Im Sinne einer interkulturellen Öffnung von Verwaltung und Institutionen erhöht die Stadt Lahr die Anzahl der Beschäftigten mit Migrationshintergrund und bildet ihre Mitarbeiterinnen und Mitarbeiter im Bereich interkultureller Kompetenzen weiter.

  • Zusammenarbeit mit  Migrantenselbstorganisationen und engagierten Migrantinnen und Migranten

Die Anerkennung von Migrantenselbstorganisationen als Akteure der Integrationsarbeit ist eine wichtige Voraussetzung für Integrations- und Partizipationspolitik mit und nicht nur für Migranten. Die Zusammenarbeit mit den in Lahr aktiven Migrantenselbstorganisationen, Initiativen, Kulturgruppen und -vereinen sowie engagierten Migrantinnen und Migranten sollen weiterhin gepflegt und ausgebaut werden.

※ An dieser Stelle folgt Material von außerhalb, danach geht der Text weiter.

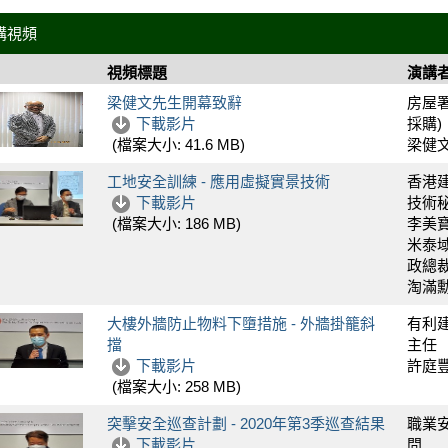
講視頻
視頻標題
演講
梁健文先生開幕致辭
房屋
下載影片
採購)
梁健
(檔案大小:
41.6 MB
)
工地安全訓練 - 應用虛擬實景技術
香港
下載影片
技術
李美
(檔案大小:
186 MB
)
米泰
政總
淘滿
大樓外牆防止物料下墮措施 - 外牆掛籠斜
有利
擋
主任
下載影片
許庭
(檔案大小:
258 MB
)
突擊安全巡查計劃 - 2020年第3季巡查結果
職業
下載影片
問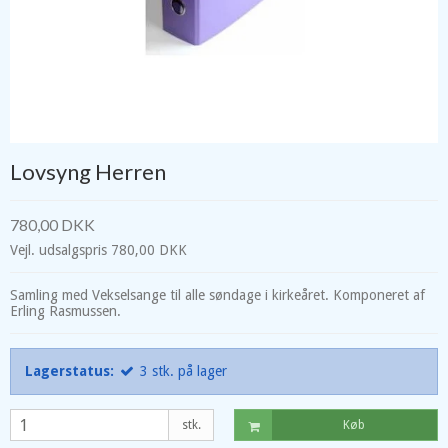
Lovsyng Herren
780,00 DKK
Vejl. udsalgspris 780,00 DKK
Samling med Vekselsange til alle søndage i kirkeåret. Komponeret af
Erling Rasmussen.
Lagerstatus:
3
stk.
på lager
stk.
Køb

Im Zeitalter eines vereinten Europas und der zunehmenden Globalisierung werden die Worte Aus- und Einwanderung für immer mehr Menschen zur Realität. Diese Entwicklung ist auch in Lahr deutlich zu spüren, denn hier leben Menschen aus mehr als 100 verschiedenen Nationen. Seit 1994 hat die Stadt rund 10 000 Spätaussiedler und Spätaussiedlerinnen aufgenommen. Der Anteil der Lahrer Bevölkerung mit Migrationshintergrund liegt insgesamt bei 42 Prozent, bei Kindern beträgt er 58 Prozent. Diese Bevölkerungsentwicklung fördert die ethnische und kulturelle Vielfalt in Lahr und stellt die Stadt zugleich vor große Herausforderungen.

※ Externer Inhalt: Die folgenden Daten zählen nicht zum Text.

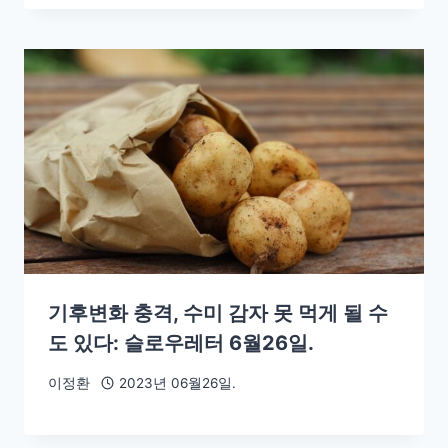
기후변화 충격, 수미 감자 못 먹게 될 수
도 있다: 슬로우레터 6월26일.
이정환
2023년 06월26일.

Die Stadt Lahr fördert seit mehr als 20 Jahren durch landes- und bundesweit anerkannte Integrationsprojekte ein konfliktfreies und fruchtbares Zusammenleben der verschiedenen Kulturen und leistet vielfältige Hilfestellungen für Menschen mit Migrationshintergrund, um Benachteiligungen abzubauen.

Für viele Menschen ist Lahr bereits zur zweiten Heimat geworden, nicht zuletzt durch die Unterstützung in Kindertagesstätten, in Schulen und bei der Ausbildungs- und Arbeitsplatzsuche.

Trotz der erreichten Erfolge bleibt das Zusammenleben verschiedener Nationalitäten in Lahr auch in Zukunft eine gesellschaftspolitische Herausforderung, die eine Weiterentwicklung der bestehenden Unterstützungsangebote im Alltag, im kulturellen, wirtschaftlichen, sozialen und politischen Bereich und insbesondere im Bildungsbereich erfordert.